Le transfert des parts de DACO sous le regard de la justice

L’un des principaux axes de l’enquête concerne le transfert du contrôle de DACO Sarl. Les statuts de la société montrent que Jules Alingete s’est officiellement retiré de la gestion du cabinet en novembre 2020, peu après sa nomination à la tête de l’Inspection générale des finances, en cédant la majorité de ses parts sociales – soit 78 % – à son épouse, Nanou Ninga Mukawa, devenue directrice générale.

Pour les magistrats, cette opération pourrait constituer un simple transfert de façade destiné à préserver les intérêts économiques du cabinet tout en permettant à son fondateur d’exercer les plus hautes fonctions de contrôle financier de l’État. Cette hypothèse nourrit les soupçons de conflit d’intérêts qui occupent désormais une place centrale dans la procédure.

Les dirigeants du groupe Rawji et de Rawbank également visés

L’affaire dépasse largement le seul cas de l’ancien chef de l’IGF. La justice cible également plusieurs dirigeants du groupe Rawji, notamment Mazhar Rawji, Uzair Rawji, Mustapha Rawji et Zain Rawji, ainsi que deux hauts responsables de la Rawbank : Antoine Kiala Ndombele, directeur de la trésorerie, et Jok Oga Ukelo, directeur des Corporate Affairs.

Le parquet cherche à établir les éventuelles responsabilités individuelles dans les mécanismes financiers faisant l’objet des investigations.

D’autres dossiers sensibles alimentent les investigations

Les investigations menées par le parquet ne se limitent pas aux relations présumées entre DACO Sarl et le groupe Rawji.
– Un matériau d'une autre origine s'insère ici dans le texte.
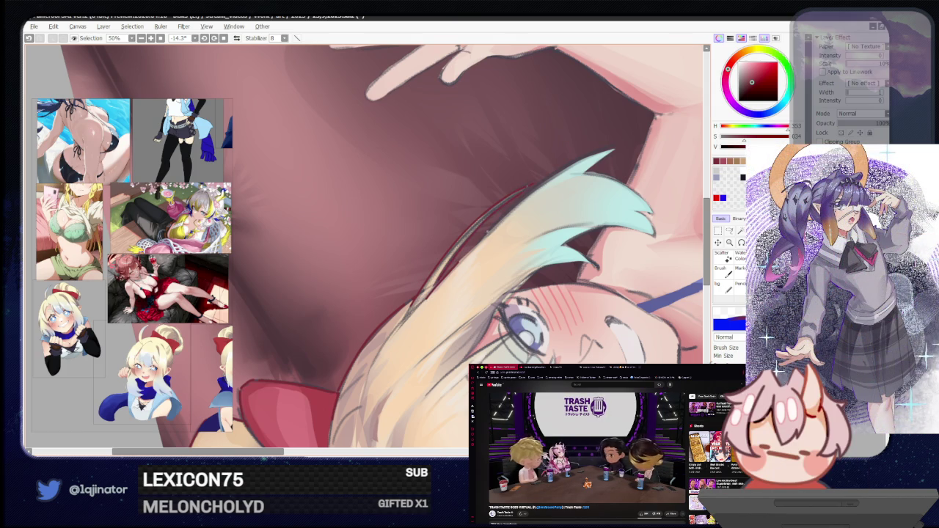
Redraw shorter strokes along the upper hair edge and the cyan tip's upper edge
{"action": "left_click_drag", "start_coordinate": [462, 261], "coordinate": [578, 161]}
Le dossier Sicomines figure également parmi les volets examinés. Selon des documents judiciaires évoqués dans la procédure, Jules Alingete est soupçonné d’avoir perçu des jetons de présence totalisant 28,4 millions de dollars dans le cadre de la renégociation du contrat Sicomines. Les enquêteurs s’intéressent notamment aux modalités de décaissement de ces fonds, dont une partie aurait été retirée en espèces.

L’enquête explore également les conditions de financement du dossier des lampadaires publics, où des mouvements bancaires impliquant la Rawbank et la Sofibanque feraient l’objet de vérifications dans le cadre de soupçons de surfacturation.

Une défense qui dénonce une cabale

Avant l’ouverture officielle de cette procédure judiciaire, le groupe Rawji avait rejeté l’ensemble des accusations, affirmant que les révélations provenaient de documents fabriqués par un ancien salarié de Prodimpex, Yusuf Shaikh, condamné par la justice congolaise pour abus de confiance.

De son côté, l’entourage de Jules Alingete dénonçait une campagne de déstabilisation politique et une prétendue guerre institutionnelle orchestrée contre l’ancien patron de l’IGF, notamment par certains de ses détracteurs au sein des institutions de contrôle.

Une procédure aux conséquences potentiellement historiques

L’interdiction de quitter le territoire national, décidée par le Procureur général Firmin Mvonde, marque toutefois une nouvelle étape. Pour la première fois, des soupçons visant celui qui incarnait la lutte contre les détournements de deniers publics sont désormais examinés dans le cadre d’une procédure pénale conduite par la plus haute juridiction de l’ordre judiciaire.

À ce stade, les personnes concernées bénéficient de la présomption d’innocence. Il appartiendra aux investigations en cours, puis, le cas échéant, aux juridictions compétentes, de déterminer si les soupçons de fraude fiscale, de corruption, de conflits d’intérêts et de détournement de fonds publics sont fondés ou non.

Au-delà des responsabilités individuelles, cette affaire pourrait constituer l’un des plus importants tests de crédibilité pour la justice congolaise en matière de criminalité économique et financière, dans un contexte où les exigences de transparence, de redevabilité et de bonne gouvernance occupent une place croissante dans les attentes des citoyens comme des partenaires internationaux.